* _Supplied text_:
Should we geoengineer volcanoes?
We can already mitigate the worst effects of some volcanoes, but what if we could stop eruptions entirely? As Richard Fisher discovers, there are risks and ethical dilemmas to consider before we try.
One night in 1986, a cloud of CO2 gas emerged from an unsettled volcanic lake in Cameroon. It crept downslope, clinging to the ground, entering farms and buildings. What happened next was nothing short of horrific: more than 1,700 people and 3,000 livestock were suffocated.
The death toll from the disaster of Lake Nyos, caused by a so-called "limnic" eruption, was so high that scientists and engineers were tasked with preventing it happening again. Three years later, they began siphoning off the deadly gas from the bottom of the lake with a simple garden hose, which was followed later by bigger pipes. The procedure wasn't without risk – it's possible that the siphoning could have triggered another major gas release – but it worked. CO2 gas levels since then have been successfully controlled.
It's one of various example where "geoengineering" a volcano could save lives and prevent catastrophe. Over the years, various other approaches have been tried and proposed. For example, in Iceland, where a volcano began erupting spectacularly on the Reykjanes peninsula this week, the authorities have attempted to direct lava flows using mounds of rock. And in the 1970s, they attempted to use seawater to cool the outpourings of the volcano Heimaey. Elsewhere, such as Hawaii, planes have dropped bombs in the hopes of controlling volcanoes (unsuccessfully). And in the future, it's possible that drilling into magma chambers to degas them, or manipulating atmospheric sulphur emissions, could work.
However, all of these techniques pose risks as well as benefits, and the kinds of moral dilemmas that would make a philosopher scratch her head. In a recent paper, volcanologist Michael Cassidy of the University of Birmingham and his colleagues make the case for deeper exploration of the ethics of volcano geoengineering. The important question, they say, is not so much could we control volcanoes, rather should we?
Humans have been poking around inside volcanoes for at least a century – with mixed results.
In 1919, for example, a volcanic mudflow called a lahar killed more than 5,000 people at Mt Kelud in Indonesia. To avoid it happening again, engineers drilled tunnels through the crater to drain the lake. By the next eruption in 1951, the lake's volume had reduced by 90%, so the lahars were less destructive.
The drilling of Mt Kelud, however, also had unanticipated consequences. Over time, it unexpectedly deepened the lake, so that when it erupted in 1966, there was enough water and material in the subsequent lahars to kill 300 people.
Iceland volcano: Could it have been stopped?
This month, a major eruption in Iceland's Reykjanes peninsula forced the evacuation of the town of Grindavik. Could it have been geoengineered?
Stopping its eruption is beyond current technologies and knowhow, says volcanologist Michael Cassidy. "It's a fissure eruption, across a wide area, with a huge volume of magma," he explains. However, the Icelandic authorities have attempted to build mounds of rock to divert lava away from a geothermal power plant and the Blue Lagoon, a hydrothermal tourist spot. And if in future, the volcano kicked out harmful emissions, these could in principle, be controlled by sprinkling benign particles from a drone or aircraft, says Cassidy. Whether measures such as these should be done is, however, up for debate, he adds (see main story).
Sometimes, a volcano intrusion has been completely unintended. In recent years in Iceland, Hawaii and Kenya, operators at scientific and geothermal drilling sites have occasionally drilled accidentally into magma chambers. While the worst that happened was a frazzled drill-bit, these events have raised the question of whether penetrating a volcano's bowels could help mitigate their effects.

* _Activity A_:
From the volcano geoengineering article, copy the passage that begins at the words "The drilling of" and stops after the words "have been stopped?".
* _Activity B_:
According to the volcano geoengineering article, what did engineers first use to siphon the gas from the bottom of Lake Nyos?
* _Activity C_:
For each statement, say whether it agrees with the volcano geoengineering article, and quote the words that decide it.
(i) The 1986 gas release at Lake Nyos killed more than 1,700 people.
(ii) Bombs dropped from planes in Hawaii succeeded in controlling volcanoes.
(iii) When drilling sites accidentally reached magma chambers, the worst result was a damaged drill-bit.

* _The data_:
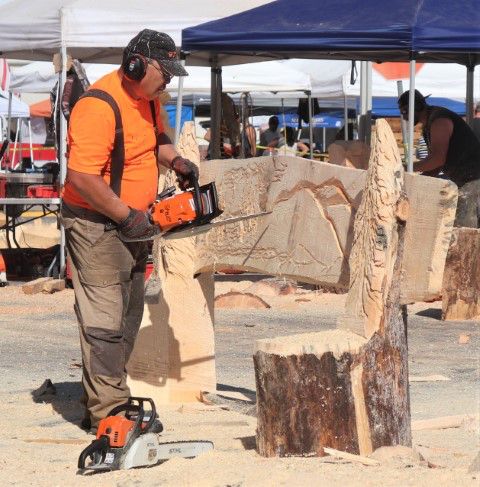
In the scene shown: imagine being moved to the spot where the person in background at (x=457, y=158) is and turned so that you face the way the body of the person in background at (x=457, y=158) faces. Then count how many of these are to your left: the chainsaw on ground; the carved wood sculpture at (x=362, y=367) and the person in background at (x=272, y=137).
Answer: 2

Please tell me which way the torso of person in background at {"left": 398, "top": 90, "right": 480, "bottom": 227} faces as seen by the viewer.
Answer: to the viewer's left

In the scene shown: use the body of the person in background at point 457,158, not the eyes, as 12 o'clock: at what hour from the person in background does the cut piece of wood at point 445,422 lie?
The cut piece of wood is roughly at 9 o'clock from the person in background.

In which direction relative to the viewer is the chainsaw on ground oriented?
to the viewer's right

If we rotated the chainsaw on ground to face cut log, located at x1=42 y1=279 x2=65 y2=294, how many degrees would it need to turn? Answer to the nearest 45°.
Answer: approximately 90° to its left

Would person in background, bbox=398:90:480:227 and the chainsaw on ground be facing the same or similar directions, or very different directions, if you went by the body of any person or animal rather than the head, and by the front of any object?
very different directions

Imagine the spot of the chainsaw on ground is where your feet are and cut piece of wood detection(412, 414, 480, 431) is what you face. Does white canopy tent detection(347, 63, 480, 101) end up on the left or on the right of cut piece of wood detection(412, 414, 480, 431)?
left

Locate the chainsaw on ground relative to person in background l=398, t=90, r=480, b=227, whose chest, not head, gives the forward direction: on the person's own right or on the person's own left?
on the person's own left

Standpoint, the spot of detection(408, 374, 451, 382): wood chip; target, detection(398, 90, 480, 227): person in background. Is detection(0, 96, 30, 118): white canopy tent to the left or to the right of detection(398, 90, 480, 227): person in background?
left

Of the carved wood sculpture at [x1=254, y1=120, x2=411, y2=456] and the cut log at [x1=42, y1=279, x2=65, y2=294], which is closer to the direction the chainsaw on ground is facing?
the carved wood sculpture

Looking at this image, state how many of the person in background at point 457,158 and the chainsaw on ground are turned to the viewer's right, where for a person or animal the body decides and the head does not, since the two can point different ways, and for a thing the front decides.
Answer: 1

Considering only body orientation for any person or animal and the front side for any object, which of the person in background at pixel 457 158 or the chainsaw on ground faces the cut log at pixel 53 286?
the person in background

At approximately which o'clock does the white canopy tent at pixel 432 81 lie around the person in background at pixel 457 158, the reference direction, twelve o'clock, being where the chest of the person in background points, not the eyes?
The white canopy tent is roughly at 3 o'clock from the person in background.
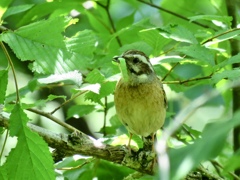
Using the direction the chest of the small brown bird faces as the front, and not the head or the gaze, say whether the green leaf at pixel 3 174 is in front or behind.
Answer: in front

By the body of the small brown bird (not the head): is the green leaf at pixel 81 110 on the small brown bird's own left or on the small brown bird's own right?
on the small brown bird's own right

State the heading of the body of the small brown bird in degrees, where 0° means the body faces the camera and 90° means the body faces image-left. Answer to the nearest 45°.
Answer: approximately 0°

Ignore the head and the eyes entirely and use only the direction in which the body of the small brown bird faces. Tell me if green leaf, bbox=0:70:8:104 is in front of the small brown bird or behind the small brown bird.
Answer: in front
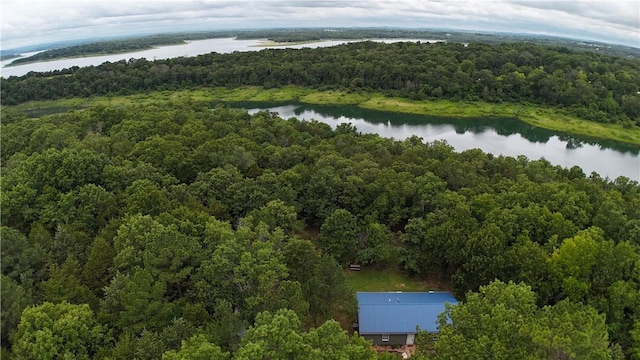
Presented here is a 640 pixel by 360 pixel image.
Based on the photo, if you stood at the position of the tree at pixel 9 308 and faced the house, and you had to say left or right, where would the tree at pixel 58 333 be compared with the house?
right

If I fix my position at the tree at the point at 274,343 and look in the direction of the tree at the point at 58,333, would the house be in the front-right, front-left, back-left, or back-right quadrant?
back-right

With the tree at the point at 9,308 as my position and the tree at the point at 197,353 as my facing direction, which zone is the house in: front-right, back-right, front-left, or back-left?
front-left

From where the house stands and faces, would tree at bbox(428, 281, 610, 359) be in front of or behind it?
in front

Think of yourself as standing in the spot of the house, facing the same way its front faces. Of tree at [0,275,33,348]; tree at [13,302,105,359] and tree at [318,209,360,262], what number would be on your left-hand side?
0

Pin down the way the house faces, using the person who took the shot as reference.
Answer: facing the viewer

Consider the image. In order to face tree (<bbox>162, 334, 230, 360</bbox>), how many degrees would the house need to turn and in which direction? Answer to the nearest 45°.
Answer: approximately 45° to its right

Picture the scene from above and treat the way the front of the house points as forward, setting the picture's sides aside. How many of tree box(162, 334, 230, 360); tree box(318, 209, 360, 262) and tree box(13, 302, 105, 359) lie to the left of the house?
0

* _Response box A_:
The drilling of Mt Kelud, however, also had unanticipated consequences. Over time, it unexpectedly deepened the lake, so that when it erupted in 1966, there was enough water and material in the subsequent lahars to kill 300 people.
Iceland volcano: Could it have been stopped?

* _Response box B_:
A simple garden hose.

* _Response box C_:
(i) Yes: "more than 1,700 people and 3,000 livestock were suffocated"
(ii) No: "planes have dropped bombs in the hopes of controlling volcanoes (unsuccessfully)"
(iii) Yes: "the worst that happened was a frazzled drill-bit"